Another method for improving vertical jump height is the use of an isometric preload jump (IPJ). This is similar to a CMJ with the difference being that the crouched position is not rapidly assumed in order to maximise the influence of the SSC. An IPJ involves a crouched position being assumed for a longer period of time in the interests of maximising the ability to isometrically preload the muscles. This form of preload should be considered as being an isometric press rather than an isometric hold. This is because the primary intention is not to maximise the length of the crouch, which would entail a different posture, but to generate increased power via the isometric press which is formed by the downward pressure from the torso onto the bent legs, and the upwards force from the bent legs which resist this pressure in equal measure. The analogy of a coiled spring is sometimes used to describe this process. In terms of their application of this isometric preload method of maximising power generation during the crouched phase, the jumper instinctively and intuitively performs the crouch in the interests of intensifying the feeling of preload in the muscles and especially in the glutes, thighs, and core. From their crouching posture they then spring upwards and channel the power they have previously generated into the jump.
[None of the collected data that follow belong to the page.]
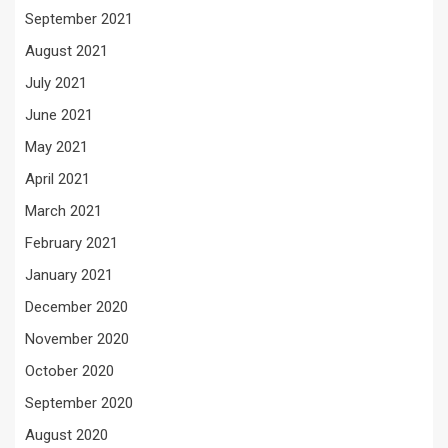
September 2021
August 2021
July 2021
June 2021
May 2021
April 2021
March 2021
February 2021
January 2021
December 2020
November 2020
October 2020
September 2020
August 2020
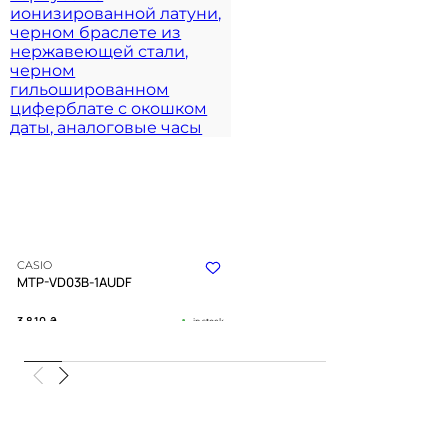
CASIO
MTP-VD03B-1AUDF
3 810
₴
in stock
Матовый темный металл со
строгой геометрией циферблата
TIMELESS COLLECTION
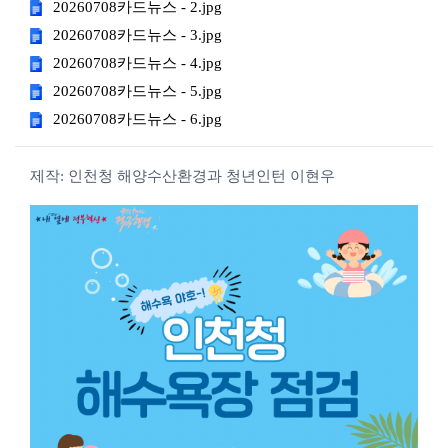
20260708카드뉴스 - 2.jpg
20260708카드뉴스 - 3.jpg
20260708카드뉴스 - 4.jpg
20260708카드뉴스 - 5.jpg
20260708카드뉴스 - 6.jpg
제작: 인천청 해양수산환경과 청년인턴 이현우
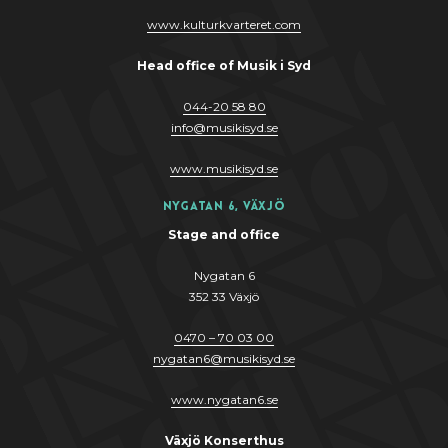
www.kulturkvarteret.com
Head office of Musik i Syd
044-20 58 80
info
@
musikis
y
d.se
www.musikis
y
d.se
Nygatan 6, Växjö
Stage and office
Nygatan 6
352 33 Växjö
0470 – 70 03 00
nygatan6@musikisyd.se
www.nygatan6.se
Växjö Konserthus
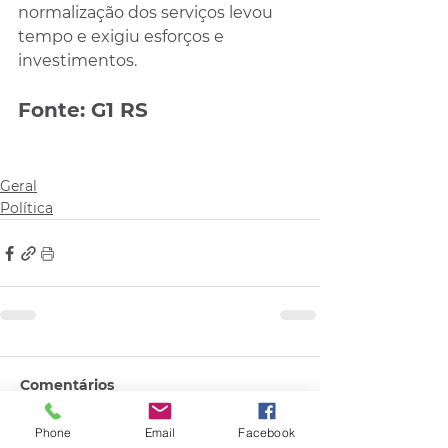
normalização dos serviços levou 
tempo e exigiu esforços e 
investimentos.
Fonte: G1 RS
Geral
Política
Comentários
Phone
Email
Facebook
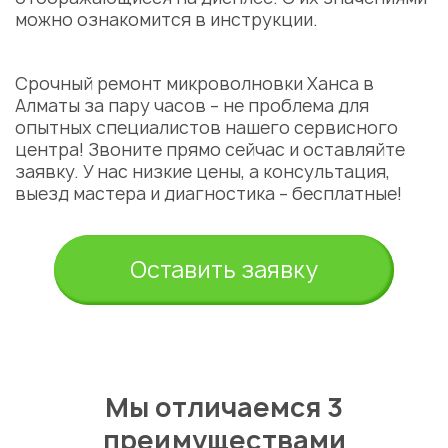
можно ознакомится в инструкции.
Срочный ремонт микроволновки Ханса в
Алматы за пару часов – не проблема для
опытных специалистов нашего сервисного
центра! Звоните прямо сейчас и оставляйте
заявку. У нас низкие цены, а консультация,
выезд мастера и диагностика – бесплатные!
Оставить заявку
Мы отличаемся 3
преимуществами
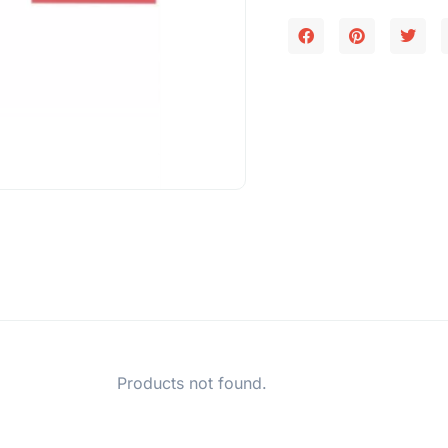
Products not found.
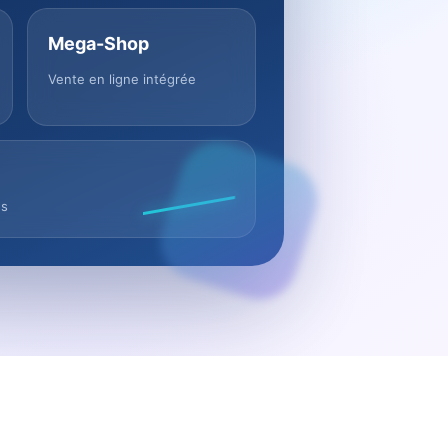
Mega-Shop
Vente en ligne intégrée
us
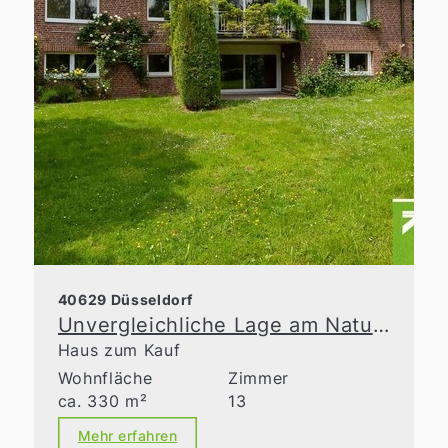
40629 Düsseldorf
Unvergleichliche Lage am Naturschutzgebiet
Haus zum Kauf
Wohnfläche
Zimmer
ca. 330 m²
13
Mehr erfahren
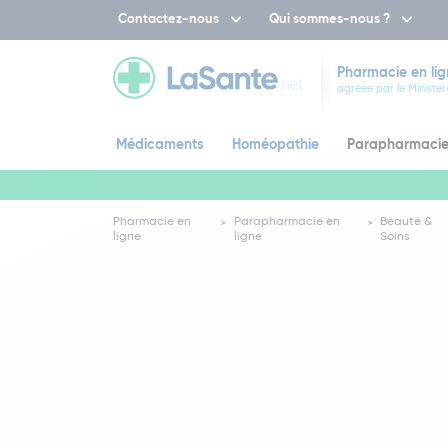
Contactez-nous
Qui sommes-nous ?
Pharmacie en lig
agréée par le Ministèr
Médicaments
Homéopathie
Parapharmaci
Pharmacie en
Parapharmacie en
Beauté &
ligne
ligne
Soins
In consideration of the respective benefits of CMJs and IPJs, some researchers have found that the difference between the two preloading methods is negligible in terms of influencing jump height, which may indicate that the contribution from elastic energy in both forms of jump was similar. However, the CMJ is still the most popular method for improving and attaining vertical jump measurements.
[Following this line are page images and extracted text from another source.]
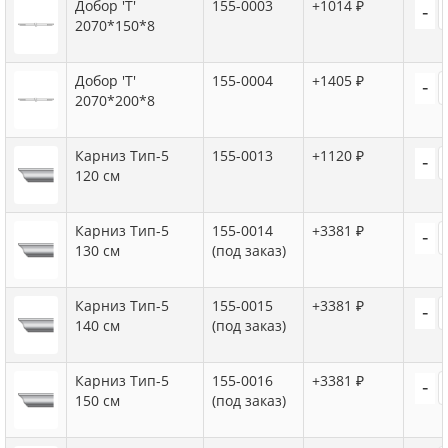
Добор 'Т'
155-0003
+1014 ₽
-
2070*150*8
Добор 'Т'
155-0004
+1405 ₽
-
2070*200*8
Карниз Тип-5
155-0013
+1120 ₽
-
120 см
Карниз Тип-5
155-0014
+3381 ₽
-
130 см
(под заказ)
Карниз Тип-5
155-0015
+3381 ₽
-
140 см
(под заказ)
Карниз Тип-5
155-0016
+3381 ₽
-
150 см
(под заказ)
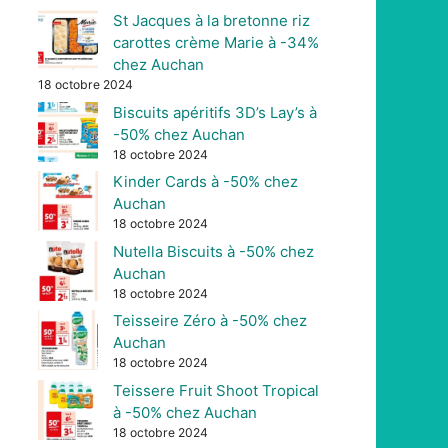
St Jacques à la bretonne riz
carottes crème Marie à -34%
chez Auchan
18 octobre 2024
Biscuits apéritifs 3D’s Lay’s à
-50% chez Auchan
18 octobre 2024
Kinder Cards à -50% chez
Auchan
18 octobre 2024
Nutella Biscuits à -50% chez
Auchan
18 octobre 2024
Teisseire Zéro à -50% chez
Auchan
18 octobre 2024
Teissere Fruit Shoot Tropical
à -50% chez Auchan
18 octobre 2024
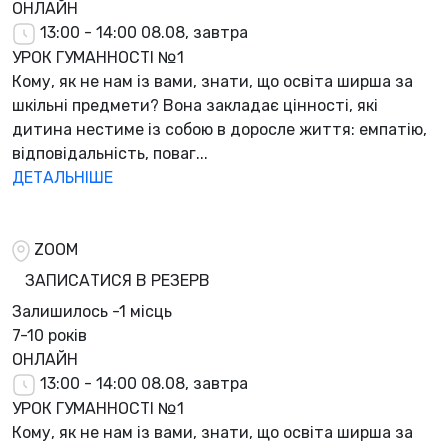
ОНЛАЙН
13:00 - 14:00
08.08, завтра
УРОК ГУМАННОСТІ №1
Кому, як не нам із вами, знати, що освіта ширша за
шкільні предмети? Вона закладає цінності, які
дитина нестиме із собою в доросле життя: емпатію,
відповідальність, поваг...
ДЕТАЛЬНІШЕ
ZOOM
ЗАПИСАТИСЯ В РЕЗЕРВ
Залишилось
-1 місць
7-10 років
ОНЛАЙН
13:00 - 14:00
08.08, завтра
УРОК ГУМАННОСТІ №1
Кому, як не нам із вами, знати, що освіта ширша за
==Vertical jump and power output==
Vertical jumps are used to both train and test for power output in athletes. Plyometrics are particularly effective in training for power output, and include different types of vertical jumps. In one recent study, plyometric training (which included continuous vertical jumps) was combined with varying forms of resistance training. The improvement in jump height was similar for the different combinations. This suggested that it was primarily the plyometric training which was responsible for the improvement in vertical jump height and not the varying forms of resistance training. Research into plyometric jumps found vertical jumps to be among the most influential in terms of muscle recruitment (as measured by electromyography), power output, and ground reaction force produced.
Fatigue has been researched in athletes for its effect on vertical jump performance, and found to decrease it in basketball players, tennis players, cyclists, rugby players, and healthy adults of both genders.